BI menggelar rapat dewan gubernur pada 22-23 Oktober 2018. Ekonom PT Bank Permata Tbk, Josua Pardede, menuturkan BI akan pertahankan suku bunga acuan pada pertemuan Oktober 2018 ini. Hal itu dengan mempertimbangkan volatilitas nilai tukar rupiah terhadap dolar Amerika Serikat (AS) lebih stabil pada Oktober 2018 ketimbang September.

Selain itu, Indonesia alami deflasi dua kali pada Agustus dan September.Deflasi tercatat masing-masing 0,05 persen dan 0,18 persen. Tingkat inflasi tahunan kalender Januari hingga September sebesar 1,94 persen.

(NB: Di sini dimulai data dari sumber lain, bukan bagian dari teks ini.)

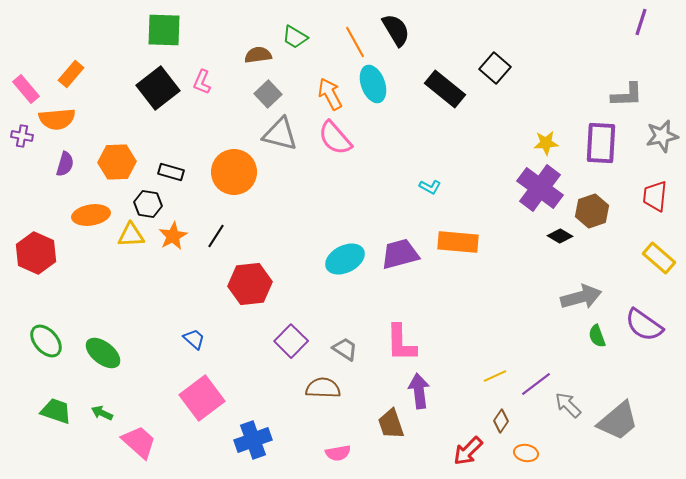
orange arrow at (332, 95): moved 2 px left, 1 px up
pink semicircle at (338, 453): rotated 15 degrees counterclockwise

Sementara jika, September 2017-September 2018 mencapai 2,88 persen.

“Hal itu jadi pertimbangan BI untuk pertahankan suku bunga acuan 5,75 persen,” kata Josua saat dihubungi Liputan6.com.

Meski demikian, faktor risiko global juga diwaspadai oleh BI. Faktor global tersebut mulai dari perang dagang hingga rencana bank sentral AS atau the Federal Reserve untuk kembali menaikkan suku bunga acuan.

Josua menuturkan, BI akan menaikkan lagi suku bunga acuan pada November 2018.”Kenaikan satu kali lagi suku bunga mengantisipasi kenaikan bunga the Fed pada Desember,” kata dia.

Josua menilai, momen yang tepat untuk menaikkan suku bunga acuan pada November 2018. Dengan pertimbangkan kondisi pasar. Selain itu, melihat bagaimana dampak kenaikan suku bunga acuan 1,5 persen untuk menekan defisit transaksi berjalan dan pengumuman Gross Domestic Product (GDP) kuartal III.